Les Chroniques de l'Imaginaire

Histoires insolites - Villiers de l'Isle-Adam

Ce recueil regroupe vingt textes généralement courts, étant donnés qu'ils ont pour la plupart été écrits par l'auteur pour une publication dans le journal Gil Blas, qui exigeait la concision.

Toutefois, leur brièveté tient aussi à leur nature, telles qu'indiquées dans le titre, voulu par l'auteur : ces textes sont destinés à surprendre, éventuellement à laisser en suspens, qui les lit. L'exemple le plus abouti de ce suspens est L'agrément inattendu, qui raconte à la première personne la surprenante aventure d'un voyageur dans une auberge, dont on s'attend au départ à ce qu'elle soit une sorte d'auberge rouge*. Mais on le retrouve aussi dans L'inquiéteur, dont la fin n'éclaircit pas le mystère de savoir si l'épouse défunte était adultère ou non.

Certaines nouvelles m'ont paru avoir perdu de leur charme, par leur aspect "daté", bien que leur côté absurde reste séduisant. Je pense notamment à Le jeu des Grâces, qui voit les couronnes mortuaires inoxydables utilisées d'une façon imprévue, Ce Mahoin ! mettant en scène une exécution capitale, ou L'Etna chez soi, dont les "recettes" pour créer une bombe artisanale sont pratiquement risibles de nos jours. D'autres appartiennent à un monde et un ensemble de références qui ne sont plus les nôtres. Je pense notamment à celles où le catholicisme présent ou passé occupe une place importante, comme Une entrevue à Solesmes, Les amants de Tolède ou La céleste aventure, mais aussi La maison du bonheur, qui s'inscrit dans une société disparue depuis.

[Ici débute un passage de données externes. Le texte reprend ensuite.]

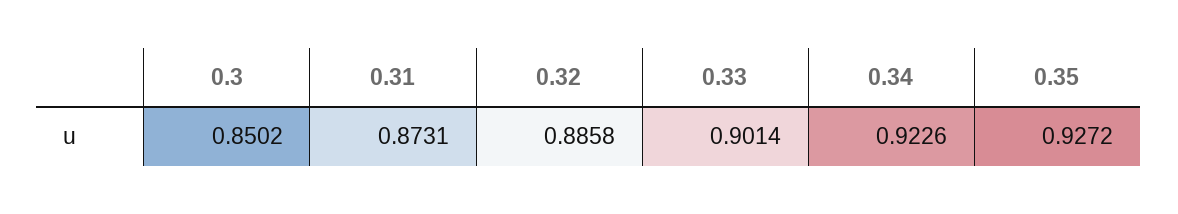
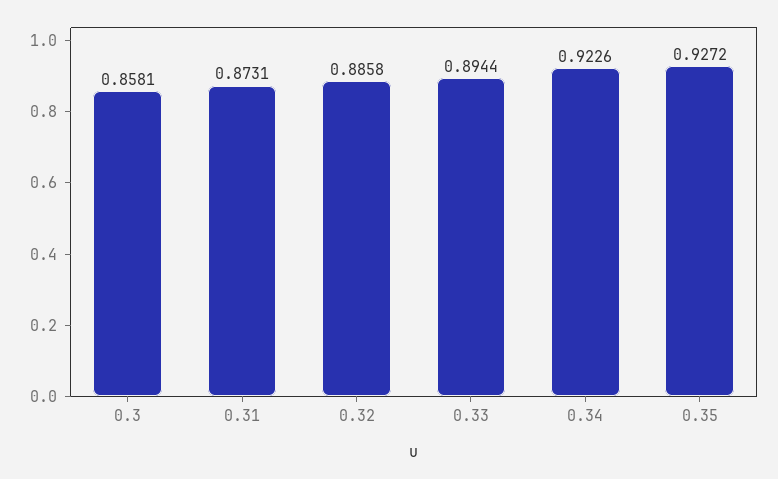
0.3: 0.8502 -> 0.8581
0.33: 0.9014 -> 0.8944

Certaines, toutefois, me semblent tout à fait adaptables à notre présent, qu'il s'agisse des dangers encourus par les plagiaires et sycophantes dans Plagiaires de la foudre, la difficulté de certains médecins à accepter une guérison dont ils ne peuvent s'attribuer le crédit, dans L'héroïsme du Dr Hallidonhill, ou la cruauté envers les animaux, dans Aux chrétiens, les lions ! Le cas de Le navigateur sauvage est particulier, en ce qu'il est à la fois daté et toujours actuel, d'une certaine façon, mais je ne veux pas déflorer la chute, à la fois inévitable et inattendue, en en disant davantage.

Ces nouvelles ont une grande unité de ton, donc, et de style. Celui-ci est riche, parfois à la limite de la surcharge, pour un.e lecteur.rice moderne, mais cela fait partie des caractéristiques de l'auteur de L'Eve future. De ce fait, ceux et celles qui le connaîtraient déjà ne seront pas surpris, et les autres pourront le découvrir grâce à des textes courts, surprenants, de surcroît accompagnés d'un appareil critique abondant et de qualité, grâce à Jacques Noiray. Personnellement, j'ai regretté d'avoir lu la préface en premier, ayant trouvé qu'elle gâchait toute la surprise de la "chute" des textes, mais chaque lecteur.rice fera son choix quant à l'ordre de lecture.

* Le fait divers d'où ont été tirés les films de Claude Autant-Lara (1951) et de Gérard Krawczyk (2007) date de 1830, soit avant la naissance de Villiers. Source Wikipedia.